**BRIEF:** When the string "ALCATRAZ" appears in a line of the records, show the whole line.

**RECORD EXTRACTS:**
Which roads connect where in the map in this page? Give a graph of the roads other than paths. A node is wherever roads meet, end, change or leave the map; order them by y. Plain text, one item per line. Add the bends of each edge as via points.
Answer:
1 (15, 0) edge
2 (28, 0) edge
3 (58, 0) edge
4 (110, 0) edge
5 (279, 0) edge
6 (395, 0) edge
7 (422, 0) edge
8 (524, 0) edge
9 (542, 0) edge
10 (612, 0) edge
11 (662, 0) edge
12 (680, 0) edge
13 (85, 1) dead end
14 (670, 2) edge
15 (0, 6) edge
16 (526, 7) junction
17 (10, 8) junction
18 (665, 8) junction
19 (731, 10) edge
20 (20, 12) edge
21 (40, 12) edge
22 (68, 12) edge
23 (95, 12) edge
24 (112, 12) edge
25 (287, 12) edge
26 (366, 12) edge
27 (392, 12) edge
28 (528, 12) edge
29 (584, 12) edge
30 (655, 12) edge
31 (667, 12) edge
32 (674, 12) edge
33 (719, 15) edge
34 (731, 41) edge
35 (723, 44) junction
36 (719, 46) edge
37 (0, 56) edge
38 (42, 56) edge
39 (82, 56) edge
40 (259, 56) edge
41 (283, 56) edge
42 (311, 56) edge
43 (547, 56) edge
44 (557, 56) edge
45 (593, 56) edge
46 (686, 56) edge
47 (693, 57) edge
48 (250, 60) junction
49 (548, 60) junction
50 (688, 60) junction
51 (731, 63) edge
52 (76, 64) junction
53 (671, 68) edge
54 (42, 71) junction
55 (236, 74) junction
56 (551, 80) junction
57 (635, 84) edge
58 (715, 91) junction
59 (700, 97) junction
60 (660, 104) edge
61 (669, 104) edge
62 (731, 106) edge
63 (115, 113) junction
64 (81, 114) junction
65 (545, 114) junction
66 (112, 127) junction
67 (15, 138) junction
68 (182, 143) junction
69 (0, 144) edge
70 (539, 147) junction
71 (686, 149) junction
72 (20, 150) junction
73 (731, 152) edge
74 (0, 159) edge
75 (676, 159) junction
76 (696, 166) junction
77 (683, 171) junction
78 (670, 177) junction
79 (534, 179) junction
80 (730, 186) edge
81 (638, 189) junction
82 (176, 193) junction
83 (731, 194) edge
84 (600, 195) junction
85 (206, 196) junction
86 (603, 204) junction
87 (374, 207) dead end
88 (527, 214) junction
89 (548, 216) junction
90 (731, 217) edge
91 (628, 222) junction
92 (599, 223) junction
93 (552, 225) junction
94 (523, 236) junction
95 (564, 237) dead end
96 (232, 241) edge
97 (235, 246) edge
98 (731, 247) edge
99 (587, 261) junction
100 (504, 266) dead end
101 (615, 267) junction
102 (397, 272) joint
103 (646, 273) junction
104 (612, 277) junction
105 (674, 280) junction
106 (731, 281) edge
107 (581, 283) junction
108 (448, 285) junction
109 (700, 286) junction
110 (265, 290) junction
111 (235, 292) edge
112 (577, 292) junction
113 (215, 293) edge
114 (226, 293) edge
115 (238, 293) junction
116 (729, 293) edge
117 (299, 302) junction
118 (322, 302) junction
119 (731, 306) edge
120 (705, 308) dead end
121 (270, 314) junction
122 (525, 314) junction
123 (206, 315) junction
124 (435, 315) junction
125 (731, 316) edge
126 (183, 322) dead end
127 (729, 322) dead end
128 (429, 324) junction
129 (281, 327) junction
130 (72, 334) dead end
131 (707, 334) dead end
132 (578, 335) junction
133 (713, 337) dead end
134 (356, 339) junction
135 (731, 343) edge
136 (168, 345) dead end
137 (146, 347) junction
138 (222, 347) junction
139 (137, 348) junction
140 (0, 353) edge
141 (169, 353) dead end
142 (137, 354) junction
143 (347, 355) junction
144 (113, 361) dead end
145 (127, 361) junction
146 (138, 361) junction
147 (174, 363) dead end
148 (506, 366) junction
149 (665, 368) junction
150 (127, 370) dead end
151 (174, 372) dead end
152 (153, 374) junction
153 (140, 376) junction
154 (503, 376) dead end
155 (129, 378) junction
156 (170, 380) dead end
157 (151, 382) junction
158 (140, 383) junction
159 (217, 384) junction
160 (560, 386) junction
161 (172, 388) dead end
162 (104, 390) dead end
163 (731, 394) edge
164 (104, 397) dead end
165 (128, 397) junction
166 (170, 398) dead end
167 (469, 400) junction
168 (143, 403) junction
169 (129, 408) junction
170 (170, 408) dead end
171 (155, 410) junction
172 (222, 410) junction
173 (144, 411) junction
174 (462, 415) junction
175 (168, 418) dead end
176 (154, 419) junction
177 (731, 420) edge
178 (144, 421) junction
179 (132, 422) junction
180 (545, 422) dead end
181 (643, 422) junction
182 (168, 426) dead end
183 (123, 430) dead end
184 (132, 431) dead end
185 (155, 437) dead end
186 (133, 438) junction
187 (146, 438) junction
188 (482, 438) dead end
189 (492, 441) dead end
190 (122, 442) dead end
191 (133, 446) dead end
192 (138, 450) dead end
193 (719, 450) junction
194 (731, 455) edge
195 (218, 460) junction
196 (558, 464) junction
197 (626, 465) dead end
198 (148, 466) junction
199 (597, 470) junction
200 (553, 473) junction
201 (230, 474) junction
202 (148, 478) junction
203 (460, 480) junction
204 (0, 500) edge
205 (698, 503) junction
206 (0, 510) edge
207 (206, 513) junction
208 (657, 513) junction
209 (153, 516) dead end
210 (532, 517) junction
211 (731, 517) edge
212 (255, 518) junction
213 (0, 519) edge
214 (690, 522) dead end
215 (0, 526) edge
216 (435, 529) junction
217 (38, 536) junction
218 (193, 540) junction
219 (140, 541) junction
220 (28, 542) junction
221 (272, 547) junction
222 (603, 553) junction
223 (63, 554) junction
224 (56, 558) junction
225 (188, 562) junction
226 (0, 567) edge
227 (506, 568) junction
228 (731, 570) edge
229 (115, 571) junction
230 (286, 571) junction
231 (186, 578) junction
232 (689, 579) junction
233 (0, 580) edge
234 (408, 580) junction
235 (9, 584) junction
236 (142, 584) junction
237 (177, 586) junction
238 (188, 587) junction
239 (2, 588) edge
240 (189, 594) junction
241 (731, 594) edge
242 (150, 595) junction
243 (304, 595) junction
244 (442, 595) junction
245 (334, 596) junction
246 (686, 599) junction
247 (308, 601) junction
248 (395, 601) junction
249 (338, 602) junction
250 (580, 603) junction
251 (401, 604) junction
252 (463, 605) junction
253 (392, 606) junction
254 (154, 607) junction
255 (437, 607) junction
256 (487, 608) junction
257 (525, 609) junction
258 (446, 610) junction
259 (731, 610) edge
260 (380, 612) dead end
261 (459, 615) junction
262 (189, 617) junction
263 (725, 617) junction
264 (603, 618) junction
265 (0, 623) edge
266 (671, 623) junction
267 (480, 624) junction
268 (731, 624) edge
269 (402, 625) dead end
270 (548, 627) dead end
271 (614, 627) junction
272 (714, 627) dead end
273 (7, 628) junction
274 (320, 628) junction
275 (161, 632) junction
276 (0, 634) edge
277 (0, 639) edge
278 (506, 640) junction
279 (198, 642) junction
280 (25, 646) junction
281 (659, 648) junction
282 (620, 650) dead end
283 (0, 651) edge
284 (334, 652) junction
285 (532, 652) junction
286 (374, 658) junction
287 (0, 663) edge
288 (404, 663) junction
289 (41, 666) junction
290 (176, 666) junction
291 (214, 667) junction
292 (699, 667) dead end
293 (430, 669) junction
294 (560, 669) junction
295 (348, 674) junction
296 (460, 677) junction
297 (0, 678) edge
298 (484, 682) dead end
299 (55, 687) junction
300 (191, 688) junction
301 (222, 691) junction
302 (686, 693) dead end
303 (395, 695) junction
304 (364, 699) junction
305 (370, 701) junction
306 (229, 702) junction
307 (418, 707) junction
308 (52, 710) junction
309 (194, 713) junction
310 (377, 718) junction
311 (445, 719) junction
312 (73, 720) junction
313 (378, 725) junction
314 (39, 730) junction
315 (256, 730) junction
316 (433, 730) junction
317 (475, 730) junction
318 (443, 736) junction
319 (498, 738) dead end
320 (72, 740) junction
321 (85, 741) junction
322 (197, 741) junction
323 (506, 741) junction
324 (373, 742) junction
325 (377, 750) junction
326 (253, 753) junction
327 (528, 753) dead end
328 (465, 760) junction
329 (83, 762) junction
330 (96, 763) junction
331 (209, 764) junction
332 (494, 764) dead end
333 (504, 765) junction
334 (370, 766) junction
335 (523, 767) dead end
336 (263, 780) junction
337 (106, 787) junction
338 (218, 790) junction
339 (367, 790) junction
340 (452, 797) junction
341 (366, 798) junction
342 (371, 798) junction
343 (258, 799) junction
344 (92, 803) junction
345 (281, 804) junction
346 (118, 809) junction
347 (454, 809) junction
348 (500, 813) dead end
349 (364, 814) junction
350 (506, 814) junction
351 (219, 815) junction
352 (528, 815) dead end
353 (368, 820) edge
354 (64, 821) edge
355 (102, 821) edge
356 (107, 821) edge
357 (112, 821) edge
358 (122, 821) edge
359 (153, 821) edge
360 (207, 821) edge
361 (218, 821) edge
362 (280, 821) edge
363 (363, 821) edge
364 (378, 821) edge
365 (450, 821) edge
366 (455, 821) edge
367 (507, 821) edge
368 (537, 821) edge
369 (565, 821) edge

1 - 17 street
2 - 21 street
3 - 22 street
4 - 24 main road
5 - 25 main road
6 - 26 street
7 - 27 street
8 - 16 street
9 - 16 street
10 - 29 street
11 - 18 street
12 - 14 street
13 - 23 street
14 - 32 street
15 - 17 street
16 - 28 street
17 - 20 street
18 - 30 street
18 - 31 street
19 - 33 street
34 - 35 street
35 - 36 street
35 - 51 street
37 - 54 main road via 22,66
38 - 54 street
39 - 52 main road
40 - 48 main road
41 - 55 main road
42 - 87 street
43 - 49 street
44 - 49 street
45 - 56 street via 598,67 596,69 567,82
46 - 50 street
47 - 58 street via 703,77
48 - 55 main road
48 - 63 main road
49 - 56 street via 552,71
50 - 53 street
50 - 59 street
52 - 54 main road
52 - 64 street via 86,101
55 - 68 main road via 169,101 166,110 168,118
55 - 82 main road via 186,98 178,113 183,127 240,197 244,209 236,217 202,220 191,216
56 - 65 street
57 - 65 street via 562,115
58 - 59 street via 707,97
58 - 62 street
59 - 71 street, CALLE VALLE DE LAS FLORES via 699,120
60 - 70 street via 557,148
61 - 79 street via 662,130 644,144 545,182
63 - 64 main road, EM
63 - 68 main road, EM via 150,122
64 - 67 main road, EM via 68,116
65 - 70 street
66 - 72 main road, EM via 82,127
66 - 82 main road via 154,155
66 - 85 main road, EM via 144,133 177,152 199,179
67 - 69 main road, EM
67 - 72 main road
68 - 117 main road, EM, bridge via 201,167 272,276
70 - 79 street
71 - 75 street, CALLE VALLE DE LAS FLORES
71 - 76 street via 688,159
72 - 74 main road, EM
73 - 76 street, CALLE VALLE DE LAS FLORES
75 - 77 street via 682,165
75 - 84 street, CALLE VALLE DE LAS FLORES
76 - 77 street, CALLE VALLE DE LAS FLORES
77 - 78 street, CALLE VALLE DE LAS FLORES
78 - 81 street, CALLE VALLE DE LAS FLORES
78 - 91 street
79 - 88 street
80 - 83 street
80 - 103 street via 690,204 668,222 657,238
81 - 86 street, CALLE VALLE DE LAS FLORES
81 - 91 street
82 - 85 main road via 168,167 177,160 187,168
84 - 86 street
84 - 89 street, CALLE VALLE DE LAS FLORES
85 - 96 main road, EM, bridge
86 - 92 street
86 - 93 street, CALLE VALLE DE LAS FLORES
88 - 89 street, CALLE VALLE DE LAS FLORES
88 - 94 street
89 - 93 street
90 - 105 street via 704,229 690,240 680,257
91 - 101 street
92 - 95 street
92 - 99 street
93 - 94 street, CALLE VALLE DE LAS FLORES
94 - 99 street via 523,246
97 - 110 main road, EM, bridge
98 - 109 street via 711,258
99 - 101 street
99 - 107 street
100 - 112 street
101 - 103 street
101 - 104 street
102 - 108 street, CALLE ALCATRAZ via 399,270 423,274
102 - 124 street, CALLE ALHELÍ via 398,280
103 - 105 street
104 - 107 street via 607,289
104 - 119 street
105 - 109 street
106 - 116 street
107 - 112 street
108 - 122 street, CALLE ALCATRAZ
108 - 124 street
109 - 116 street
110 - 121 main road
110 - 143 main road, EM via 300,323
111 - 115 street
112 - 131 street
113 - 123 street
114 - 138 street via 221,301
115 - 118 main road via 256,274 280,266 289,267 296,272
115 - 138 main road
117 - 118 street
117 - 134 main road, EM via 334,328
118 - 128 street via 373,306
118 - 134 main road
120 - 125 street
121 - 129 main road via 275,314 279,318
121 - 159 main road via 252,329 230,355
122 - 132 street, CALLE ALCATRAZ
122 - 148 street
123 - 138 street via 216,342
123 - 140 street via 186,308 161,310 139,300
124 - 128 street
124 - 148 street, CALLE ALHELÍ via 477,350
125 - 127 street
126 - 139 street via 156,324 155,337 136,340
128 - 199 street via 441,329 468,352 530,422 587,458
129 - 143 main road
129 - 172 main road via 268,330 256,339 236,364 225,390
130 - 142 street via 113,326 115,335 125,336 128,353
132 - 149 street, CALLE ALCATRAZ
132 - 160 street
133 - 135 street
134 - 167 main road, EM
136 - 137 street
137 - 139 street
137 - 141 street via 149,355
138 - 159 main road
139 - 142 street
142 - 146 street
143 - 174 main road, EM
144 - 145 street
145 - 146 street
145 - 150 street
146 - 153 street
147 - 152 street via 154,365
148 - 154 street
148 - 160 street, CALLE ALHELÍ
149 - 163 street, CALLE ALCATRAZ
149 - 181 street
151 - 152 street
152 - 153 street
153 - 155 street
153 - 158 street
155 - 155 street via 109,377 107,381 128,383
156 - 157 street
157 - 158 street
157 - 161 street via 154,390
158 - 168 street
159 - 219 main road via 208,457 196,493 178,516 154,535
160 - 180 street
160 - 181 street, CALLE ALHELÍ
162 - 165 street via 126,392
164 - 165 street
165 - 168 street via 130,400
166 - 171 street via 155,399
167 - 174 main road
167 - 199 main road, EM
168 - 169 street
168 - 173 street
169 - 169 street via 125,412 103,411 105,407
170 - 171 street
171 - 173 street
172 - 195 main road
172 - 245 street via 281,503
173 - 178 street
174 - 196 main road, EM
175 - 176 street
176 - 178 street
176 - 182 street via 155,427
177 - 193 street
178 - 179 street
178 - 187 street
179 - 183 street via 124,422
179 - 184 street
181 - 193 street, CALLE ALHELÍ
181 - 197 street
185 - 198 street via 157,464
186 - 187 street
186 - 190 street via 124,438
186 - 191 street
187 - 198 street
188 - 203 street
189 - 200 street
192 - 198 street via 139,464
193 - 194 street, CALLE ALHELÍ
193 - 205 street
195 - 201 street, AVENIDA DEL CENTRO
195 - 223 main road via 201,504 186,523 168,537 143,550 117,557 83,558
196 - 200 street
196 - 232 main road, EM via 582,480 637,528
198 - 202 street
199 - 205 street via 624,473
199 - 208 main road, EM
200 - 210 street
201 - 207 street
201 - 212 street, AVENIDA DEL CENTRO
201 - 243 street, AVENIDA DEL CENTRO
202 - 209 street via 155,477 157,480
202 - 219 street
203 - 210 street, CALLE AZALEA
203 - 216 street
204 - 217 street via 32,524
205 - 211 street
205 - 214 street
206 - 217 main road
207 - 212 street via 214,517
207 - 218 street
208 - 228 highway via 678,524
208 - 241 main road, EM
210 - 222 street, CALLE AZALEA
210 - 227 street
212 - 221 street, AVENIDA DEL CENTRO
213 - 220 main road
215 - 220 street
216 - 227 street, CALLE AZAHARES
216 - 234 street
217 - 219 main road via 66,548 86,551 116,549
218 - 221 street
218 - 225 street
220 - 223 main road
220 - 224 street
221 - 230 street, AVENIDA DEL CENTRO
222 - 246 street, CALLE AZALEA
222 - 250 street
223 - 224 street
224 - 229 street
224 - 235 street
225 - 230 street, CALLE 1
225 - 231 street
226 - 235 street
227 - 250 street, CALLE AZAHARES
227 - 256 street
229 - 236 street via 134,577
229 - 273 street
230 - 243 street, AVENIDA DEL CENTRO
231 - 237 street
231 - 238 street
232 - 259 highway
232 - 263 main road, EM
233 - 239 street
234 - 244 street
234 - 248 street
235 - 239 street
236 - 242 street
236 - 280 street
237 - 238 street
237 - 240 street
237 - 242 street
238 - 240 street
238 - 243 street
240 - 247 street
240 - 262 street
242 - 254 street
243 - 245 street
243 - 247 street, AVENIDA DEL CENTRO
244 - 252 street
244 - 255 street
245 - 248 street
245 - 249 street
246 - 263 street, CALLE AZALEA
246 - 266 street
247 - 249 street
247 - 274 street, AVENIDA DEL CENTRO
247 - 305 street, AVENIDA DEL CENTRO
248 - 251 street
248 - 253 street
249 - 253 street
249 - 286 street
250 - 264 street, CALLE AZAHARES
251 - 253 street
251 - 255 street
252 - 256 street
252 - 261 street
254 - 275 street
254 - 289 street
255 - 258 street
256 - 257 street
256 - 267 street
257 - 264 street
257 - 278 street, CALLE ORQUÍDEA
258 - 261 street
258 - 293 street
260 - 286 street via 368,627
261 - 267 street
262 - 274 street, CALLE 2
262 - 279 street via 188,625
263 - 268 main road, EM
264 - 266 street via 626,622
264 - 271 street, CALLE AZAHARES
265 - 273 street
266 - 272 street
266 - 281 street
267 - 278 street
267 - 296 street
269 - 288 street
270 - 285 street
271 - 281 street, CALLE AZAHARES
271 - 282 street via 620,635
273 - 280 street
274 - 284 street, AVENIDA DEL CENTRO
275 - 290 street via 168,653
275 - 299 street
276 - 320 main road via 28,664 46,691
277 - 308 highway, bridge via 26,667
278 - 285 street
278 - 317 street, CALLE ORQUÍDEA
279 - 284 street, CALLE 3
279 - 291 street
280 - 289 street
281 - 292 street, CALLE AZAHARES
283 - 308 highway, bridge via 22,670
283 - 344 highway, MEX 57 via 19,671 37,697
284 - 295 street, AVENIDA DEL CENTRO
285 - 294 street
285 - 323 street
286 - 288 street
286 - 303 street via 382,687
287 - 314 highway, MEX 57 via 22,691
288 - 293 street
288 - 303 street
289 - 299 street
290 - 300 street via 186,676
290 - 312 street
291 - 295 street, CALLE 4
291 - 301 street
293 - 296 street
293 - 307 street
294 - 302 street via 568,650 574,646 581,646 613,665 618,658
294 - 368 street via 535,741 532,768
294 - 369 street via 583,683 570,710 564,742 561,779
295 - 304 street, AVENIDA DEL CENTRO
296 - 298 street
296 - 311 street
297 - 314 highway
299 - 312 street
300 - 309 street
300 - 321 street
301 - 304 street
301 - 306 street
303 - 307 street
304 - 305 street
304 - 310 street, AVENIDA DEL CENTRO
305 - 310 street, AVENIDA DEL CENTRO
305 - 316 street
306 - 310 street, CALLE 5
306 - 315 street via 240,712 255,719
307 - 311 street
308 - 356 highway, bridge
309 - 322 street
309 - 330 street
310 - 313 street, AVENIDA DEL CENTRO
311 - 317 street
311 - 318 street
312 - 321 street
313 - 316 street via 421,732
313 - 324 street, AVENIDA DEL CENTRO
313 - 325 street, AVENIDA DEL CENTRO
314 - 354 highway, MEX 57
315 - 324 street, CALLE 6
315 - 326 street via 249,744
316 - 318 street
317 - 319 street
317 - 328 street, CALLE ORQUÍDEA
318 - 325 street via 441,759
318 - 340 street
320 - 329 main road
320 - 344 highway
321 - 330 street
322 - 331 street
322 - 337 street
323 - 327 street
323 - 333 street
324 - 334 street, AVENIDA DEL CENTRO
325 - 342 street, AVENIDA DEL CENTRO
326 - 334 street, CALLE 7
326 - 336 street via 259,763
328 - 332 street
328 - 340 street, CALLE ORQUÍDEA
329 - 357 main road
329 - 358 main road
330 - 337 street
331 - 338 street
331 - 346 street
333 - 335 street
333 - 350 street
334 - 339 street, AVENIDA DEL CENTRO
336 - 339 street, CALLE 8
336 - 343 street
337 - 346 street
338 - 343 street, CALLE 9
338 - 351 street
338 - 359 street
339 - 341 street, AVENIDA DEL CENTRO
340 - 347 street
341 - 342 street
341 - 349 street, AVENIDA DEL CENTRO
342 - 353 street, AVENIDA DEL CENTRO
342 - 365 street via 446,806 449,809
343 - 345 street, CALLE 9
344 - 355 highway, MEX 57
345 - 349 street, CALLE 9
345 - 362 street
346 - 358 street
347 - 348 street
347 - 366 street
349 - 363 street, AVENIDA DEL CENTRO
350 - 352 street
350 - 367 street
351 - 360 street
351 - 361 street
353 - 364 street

**COMPLETED EXERCISE:**
102 - 108 street, CALLE ALCATRAZ via 399,270 423,274
108 - 122 street, CALLE ALCATRAZ
122 - 132 street, CALLE ALCATRAZ
132 - 149 street, CALLE ALCATRAZ
149 - 163 street, CALLE ALCATRAZ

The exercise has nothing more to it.